All of this applies to the backhand too.

If there was any one single factor that would help your swing, it would be this:


YOUR EYES. Learn how to read and optimally adjust to the ball.


Every ball is different, whether it be speed, height, depth, pace, or spin.
If you can respond accordingly to all of these factors with every swing you take, you'll find that you'll be able to make longer rallies, because you are adjusting your stroke to perfectly match every shot. It's like giving each ball your personal attention.
Don't say this is impossible, because all it takes is focus.

Also, the forehand loop is meant to be ADJUSTABLE. If your forehand topspin is adjustable, then it can truly adapt to every ball and actually be a one size fits all kind of swing.

If you can't adjust, then you will soon figure out that THERE IS NO ONE SWING FITS ALL. There is no one specific swing that will get every shot on the table.
You can't just focus on one thing part of your swing and expect to make all of your shots.
One of the worst things you can do in a match is think about your stroke.
Pay attention to the ball, because that is what is most important.

I used to be like you guys, thinking about, discussing, and talking about different parts of the swing. One day, I would practice snapping my forearm, and another day I would be trying to get the top of the bounce every shot.
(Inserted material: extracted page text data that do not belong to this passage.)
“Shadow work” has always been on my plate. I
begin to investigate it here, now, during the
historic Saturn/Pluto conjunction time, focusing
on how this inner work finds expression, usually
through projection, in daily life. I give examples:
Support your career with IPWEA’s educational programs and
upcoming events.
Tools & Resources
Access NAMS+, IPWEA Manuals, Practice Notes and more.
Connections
Now, I just think about what is the most optimal way to hit that one ball, that would have the most consistency and give my opponent trouble at the same time. To me, every shot is individualized, because your opponent can do so many different things to the ball. Your comfortable forehand loop against one player might not be optimal against another player.
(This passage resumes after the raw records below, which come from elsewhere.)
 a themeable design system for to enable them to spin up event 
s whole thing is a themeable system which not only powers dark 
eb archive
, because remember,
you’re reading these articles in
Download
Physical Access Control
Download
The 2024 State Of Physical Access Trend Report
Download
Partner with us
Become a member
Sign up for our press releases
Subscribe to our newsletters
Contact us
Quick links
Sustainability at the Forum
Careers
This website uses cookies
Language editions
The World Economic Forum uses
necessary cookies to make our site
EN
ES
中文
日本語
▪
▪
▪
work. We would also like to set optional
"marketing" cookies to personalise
I've been doing this lately, and my consistency with EVERY shot improved, not just my topspins. Granted with the topspins, it is easier since you have more time to accurately judge the ball's speed, height, spin, depth, etc. But if you give personal attention to every shot, you will get better service return, better blocks, pretty much better everything.
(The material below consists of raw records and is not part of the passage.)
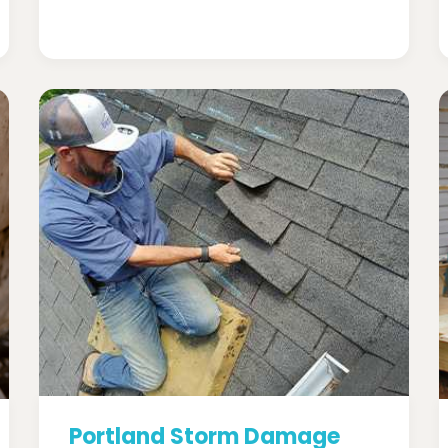
Portland Storm Damage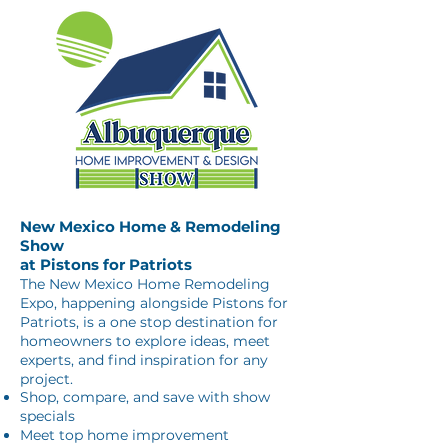
New Mexico Home & Remodeling
Show
at Pistons for Patriots
The New Mexico Home Remodeling
Expo, happening alongside Pistons for
Patriots, is a one stop destination for
homeowners to explore ideas, meet
experts, and find inspiration for any
project.
Shop, compare, and save with show
specials
Meet top home improvement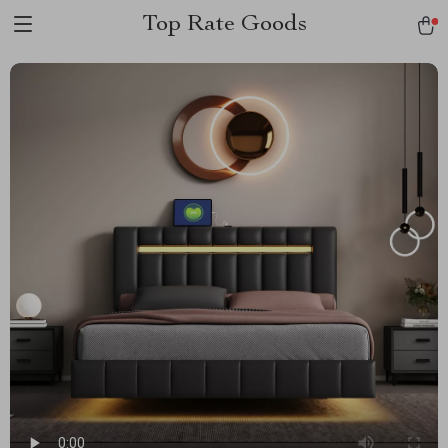
Top Rate Goods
Never do mindless training; there is no way you can personalize every shot if you don't use your brain.
Always be mindful and be aware of the ball coming to you.

*****************************************************************

Personal:
I used to change my stroke a lot because I used to think my stroke was wrong. (Changing your stroke actually isn't that hard. Just stop caring about missing.) I did all sorts of things with my forehand and my backhand. I think I've gone through every understandable type of topspin stroke, in search of the most optimal one. One day, I just stopped and decided to think about what the pros did.

So I posted a thread here about this, to gain some insight.
Thanks guys.
Here's the thread by the way.
http://www.tabletennisdaily.co.uk/forum/showthread.php?12970-Difference-between-a-2100-and-a-professional

So I started to pay attention to ball quality and reading the ball.
I used to never really pay attention to the height of the ball (unless it was extreme), but as soon as I started to pay attention to it, it was a lot easier for me to adjust my backswing and judge the ball's characteristics. Everything became easier.


I've been getting longer rallies lately and I think this is how you improve your shot quality. Counter-looping got a lot easier. This is probably my path of improvement.
I am no longer ONE LOOP MAN, I am SERIOUS CONSECUTIVE LOOPS MAN.


**************************************************

P.S.
I'm starting to think lately that 'good touch' is just another term for 'adjusts well to the ball.'


EDIT: grammar edits

This is one awesome post. Guys, start hitting the SUPER LIKE button.

This is the king of post that makes me wish that every so often you could use an option and give one post multiple likes.


Sent from Deep Space by Abacus

NextLevel
08-21-2016, 04:15 PM
The most important part of the forehand loop is specific to each individual and is always the part you are missing to make it better.

If I had to give an answer, I would say racket head speed/whip mechanics. You can't loop without that. Other things are important like timing, ball tracking, grazing/hitting into the sponge, or even footwork/recovery. But for the stroke itself, racket head speed. If you have racket head speed, you have options. You can teach anyone who has racket head speed to fix their stroke and loop.